■ Task objective
In your copy, drop the images and return each record exactly as it stands.
═══ Given records ═══
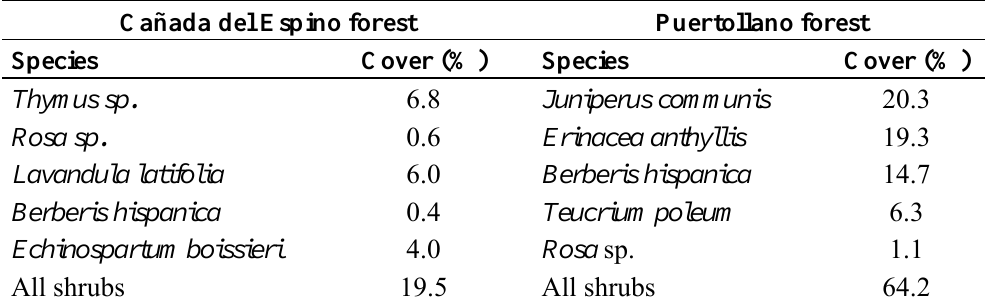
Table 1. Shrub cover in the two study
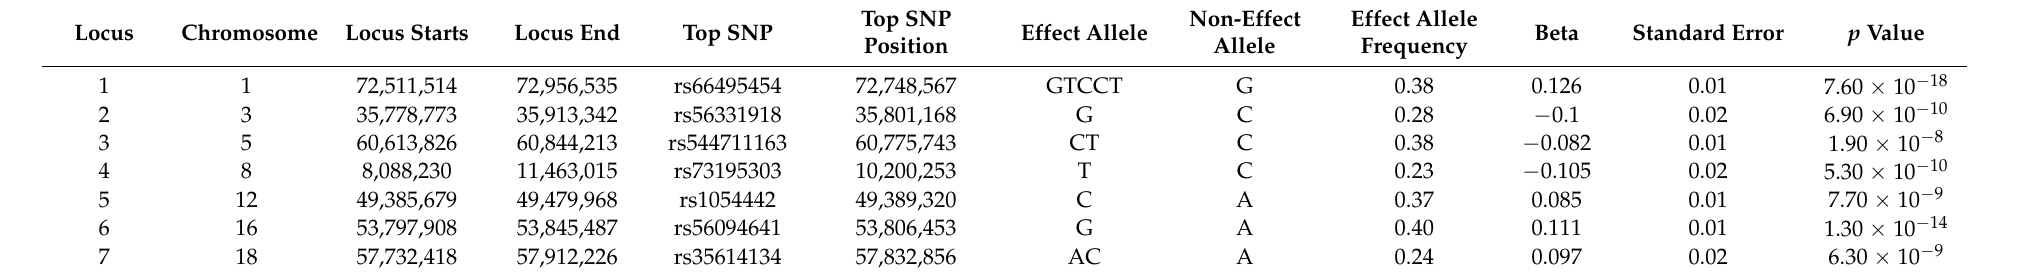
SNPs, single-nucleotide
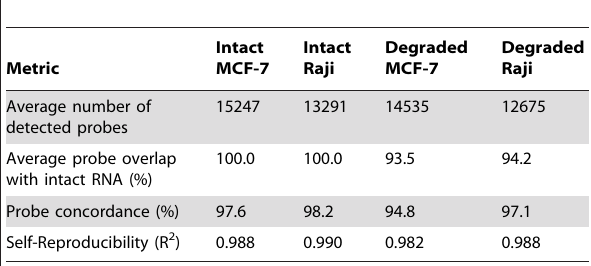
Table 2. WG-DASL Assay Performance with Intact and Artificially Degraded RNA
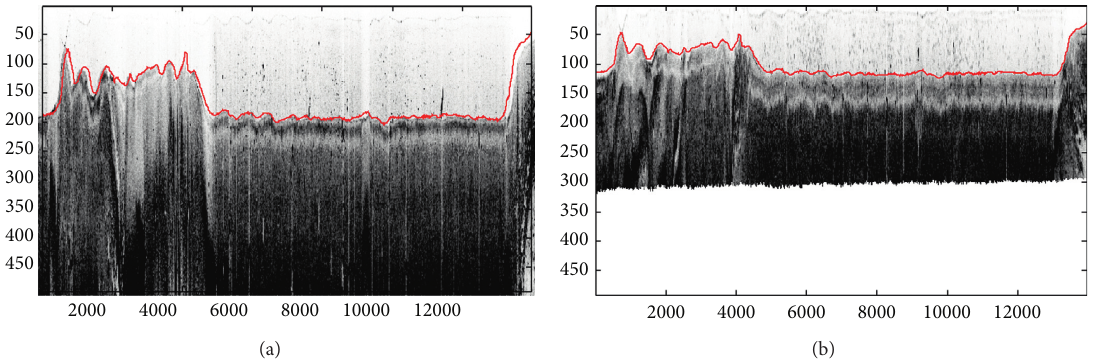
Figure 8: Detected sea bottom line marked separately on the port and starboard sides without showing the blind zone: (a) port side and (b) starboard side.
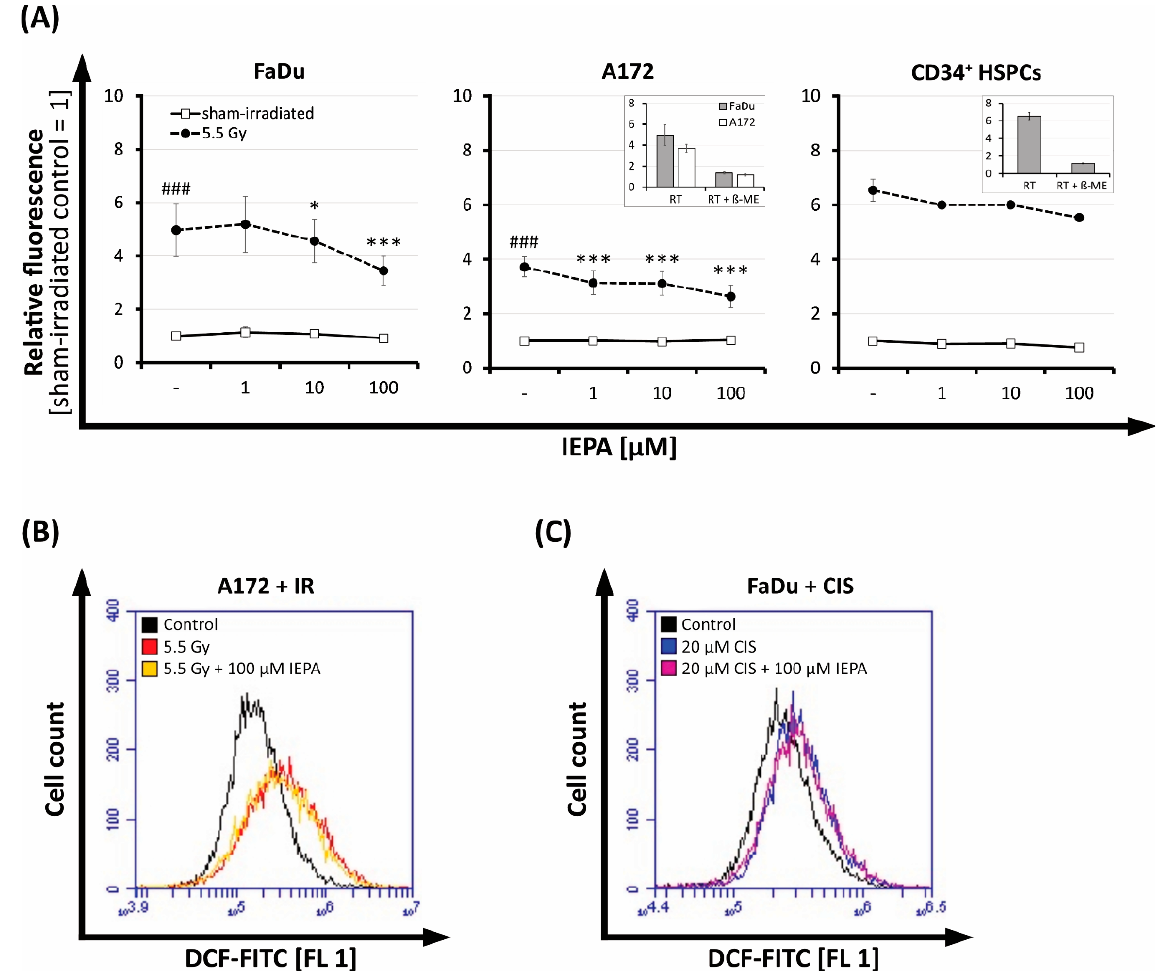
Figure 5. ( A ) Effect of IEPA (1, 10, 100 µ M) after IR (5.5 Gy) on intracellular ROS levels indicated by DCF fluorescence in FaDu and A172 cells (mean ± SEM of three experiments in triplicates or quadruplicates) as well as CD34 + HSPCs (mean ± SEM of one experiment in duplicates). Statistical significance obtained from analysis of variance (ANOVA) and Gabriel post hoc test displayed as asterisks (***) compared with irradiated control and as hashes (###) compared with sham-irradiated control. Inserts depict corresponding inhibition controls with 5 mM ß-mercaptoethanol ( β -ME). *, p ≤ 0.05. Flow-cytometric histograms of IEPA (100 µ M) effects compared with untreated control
═══
■ Output below
Table 1. Shrub cover in the two study
SNPs, single-nucleotide
Table 2. WG-DASL Assay Performance with Intact and Artificially Degraded RNA
Figure 8: Detected sea bottom line marked separately on the port and starboard sides without showing the blind zone: (a) port side and (b) starboard side.
Figure 5. ( A ) Effect of IEPA (1, 10, 100 µ M) after IR (5.5 Gy) on intracellular ROS levels indicated by DCF fluorescence in FaDu and A172 cells (mean ± SEM of three experiments in triplicates or quadruplicates) as well as CD34 + HSPCs (mean ± SEM of one experiment in duplicates). Statistical significance obtained from analysis of variance (ANOVA) and Gabriel post hoc test displayed as asterisks (***) compared with irradiated control and as hashes (###) compared with sham-irradiated control. Inserts depict corresponding inhibition controls with 5 mM ß-mercaptoethanol ( β -ME). *, p ≤ 0.05. Flow-cytometric histograms of IEPA (100 µ M) effects compared with untreated control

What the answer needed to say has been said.